## TASK DESCRIPTION
Convert the lines of the listing below, starting at its first line and ending at the line that contains "indischen Auftraggeber davon", into a Markdown table with the columns Row and Line. Number each row and leave out any blank lines.

╭─ EXERCISE INPUT

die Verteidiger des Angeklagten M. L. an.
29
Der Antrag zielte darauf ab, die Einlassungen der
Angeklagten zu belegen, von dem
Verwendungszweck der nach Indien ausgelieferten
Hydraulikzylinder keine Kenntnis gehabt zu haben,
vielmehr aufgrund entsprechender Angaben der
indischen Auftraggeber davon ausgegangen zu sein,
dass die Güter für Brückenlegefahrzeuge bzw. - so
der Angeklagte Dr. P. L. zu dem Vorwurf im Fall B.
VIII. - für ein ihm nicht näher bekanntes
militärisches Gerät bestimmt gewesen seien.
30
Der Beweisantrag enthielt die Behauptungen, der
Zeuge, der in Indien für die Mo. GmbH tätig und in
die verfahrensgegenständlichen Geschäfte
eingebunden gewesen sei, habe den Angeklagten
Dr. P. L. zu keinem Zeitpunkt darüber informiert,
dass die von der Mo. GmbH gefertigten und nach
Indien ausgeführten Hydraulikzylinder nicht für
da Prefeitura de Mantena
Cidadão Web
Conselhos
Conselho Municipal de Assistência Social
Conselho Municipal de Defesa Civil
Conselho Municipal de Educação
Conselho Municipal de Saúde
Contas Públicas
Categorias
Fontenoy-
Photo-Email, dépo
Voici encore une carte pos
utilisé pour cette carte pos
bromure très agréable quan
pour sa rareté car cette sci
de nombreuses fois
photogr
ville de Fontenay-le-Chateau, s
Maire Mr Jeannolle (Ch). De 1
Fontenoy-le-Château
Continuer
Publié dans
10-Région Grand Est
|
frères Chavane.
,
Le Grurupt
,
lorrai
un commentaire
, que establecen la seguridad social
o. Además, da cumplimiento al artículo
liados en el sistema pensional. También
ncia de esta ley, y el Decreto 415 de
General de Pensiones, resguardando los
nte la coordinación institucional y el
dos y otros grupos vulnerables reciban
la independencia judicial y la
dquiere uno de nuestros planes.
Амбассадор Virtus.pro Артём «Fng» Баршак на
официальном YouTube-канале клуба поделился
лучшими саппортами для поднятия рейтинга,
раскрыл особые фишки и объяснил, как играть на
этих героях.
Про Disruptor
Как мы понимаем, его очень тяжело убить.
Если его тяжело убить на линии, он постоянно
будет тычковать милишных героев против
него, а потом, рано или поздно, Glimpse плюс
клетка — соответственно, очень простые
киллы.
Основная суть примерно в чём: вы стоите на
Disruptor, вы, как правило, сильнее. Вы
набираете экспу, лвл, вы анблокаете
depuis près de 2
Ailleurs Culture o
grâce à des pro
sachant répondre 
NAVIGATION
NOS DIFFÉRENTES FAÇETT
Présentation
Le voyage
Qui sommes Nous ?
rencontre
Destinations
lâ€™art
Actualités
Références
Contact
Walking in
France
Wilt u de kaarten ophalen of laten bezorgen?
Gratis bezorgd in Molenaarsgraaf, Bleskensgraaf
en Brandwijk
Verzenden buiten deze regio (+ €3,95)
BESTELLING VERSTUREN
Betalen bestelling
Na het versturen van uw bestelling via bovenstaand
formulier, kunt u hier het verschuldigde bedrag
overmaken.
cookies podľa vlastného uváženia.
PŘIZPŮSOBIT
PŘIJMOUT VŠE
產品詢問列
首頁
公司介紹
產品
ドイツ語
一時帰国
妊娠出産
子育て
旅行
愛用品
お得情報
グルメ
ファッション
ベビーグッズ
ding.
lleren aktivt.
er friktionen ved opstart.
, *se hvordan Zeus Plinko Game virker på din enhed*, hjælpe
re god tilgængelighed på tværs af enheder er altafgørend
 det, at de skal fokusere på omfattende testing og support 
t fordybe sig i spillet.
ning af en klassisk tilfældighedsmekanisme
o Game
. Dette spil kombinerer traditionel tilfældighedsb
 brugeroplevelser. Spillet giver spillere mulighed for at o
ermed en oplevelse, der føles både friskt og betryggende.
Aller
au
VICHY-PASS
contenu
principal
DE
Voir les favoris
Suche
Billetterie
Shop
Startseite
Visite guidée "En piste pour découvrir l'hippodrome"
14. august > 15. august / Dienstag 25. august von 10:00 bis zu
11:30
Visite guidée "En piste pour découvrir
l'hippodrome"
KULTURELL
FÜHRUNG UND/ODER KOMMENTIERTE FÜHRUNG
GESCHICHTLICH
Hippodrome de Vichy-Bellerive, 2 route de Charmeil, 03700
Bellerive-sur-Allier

╰─

## RESPONSE TO THIS EXERCISE
| Row | Line |
|---|---|
| 1 | die Verteidiger des Angeklagten M. L. an. |
| 2 | 29 |
| 3 | Der Antrag zielte darauf ab, die Einlassungen der |
| 4 | Angeklagten zu belegen, von dem |
| 5 | Verwendungszweck der nach Indien ausgelieferten |
| 6 | Hydraulikzylinder keine Kenntnis gehabt zu haben, |
| 7 | vielmehr aufgrund entsprechender Angaben der |
| 8 | indischen Auftraggeber davon ausgegangen zu sein, |